April 2013 Güstrow, Mecklenburg-Vorpommern: 2,50 Meter mal 1,50 Meter groß ist die Schmiererei am Wohnhaus des parteilosen Bürgermeisters Arne Schuldt: "Lichtenhagen kommt wieder", haben Unbekannte an die Hauswand gesprüht - offensichtlich als Drohung gegen die geplante Unterbringung von Flüchtlingen in einem ehemaligen Bahngebäude. Schuldt erstattet Strafanzeige. Wenige Monate später reisen dann die ersten Asylbewerber an. Danach kommt es zu mehreren Attacken mit Feuerwerkskörpern und im Oktober 2013 sogar zu einem Brandanschlag. Verletzt wird trotz starker Rauchentwicklung niemand.

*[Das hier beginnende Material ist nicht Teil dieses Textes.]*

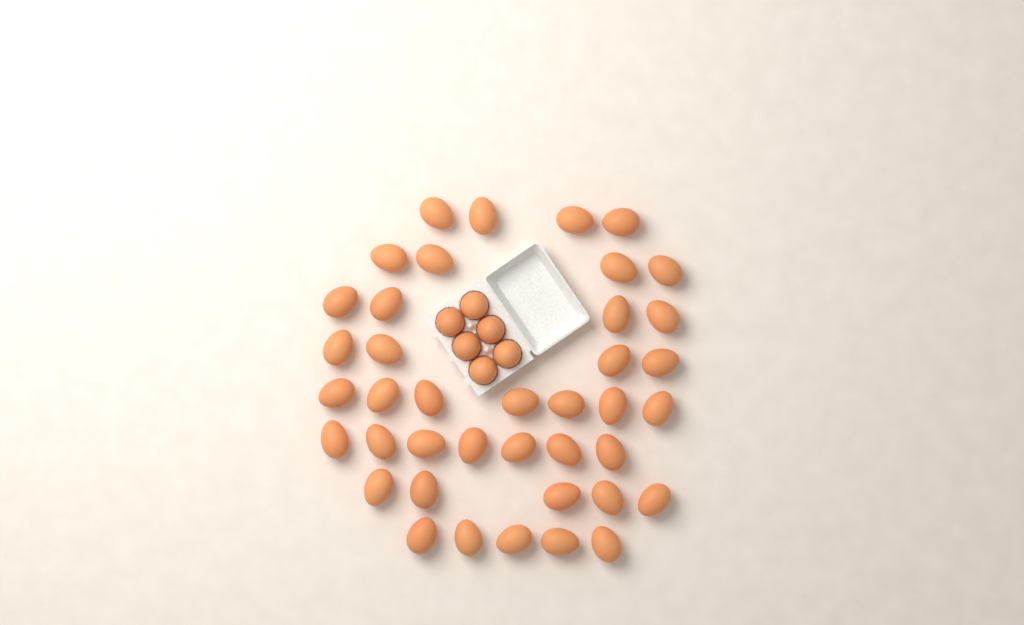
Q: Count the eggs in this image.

November 2010, Lalendorf, Mecklenburg-Vorpommern: Der Bürgermeister Reinhard Knaack (Linke) der 3000-Einwohner-Gemeinde Lalendorf im Landkreis Rostock wird massiv von Rechtsextremen bedroht. Er hatte sich geweigert, einer Familie mit rechtsgerichtetem Hintergrund und sieben Kindern eine Urkunde des Bundespräsidenten samt 500-Euro-Prämie zu überreichen. Traditionell übernimmt für das siebte Kind der Bundespräsident eine Ehrenpatenschaft.

Die rechtsextreme Szene reagierte auf einschlägigen Internetseiten mit Drohungen wie "Bürgermeister Knaack muss weg". Die Situation eskaliert, als laut Zeugen eine Gruppe Rechter auf Knaacks Grundstück vordrangen. Die Polizei verhinderte einen Angriff auf das Haus. Die mutmaßlichen Täter wurden wegen Hausfriedensbruchs angeklagt, aber wegen Mangels an Beweisen freigesprochen.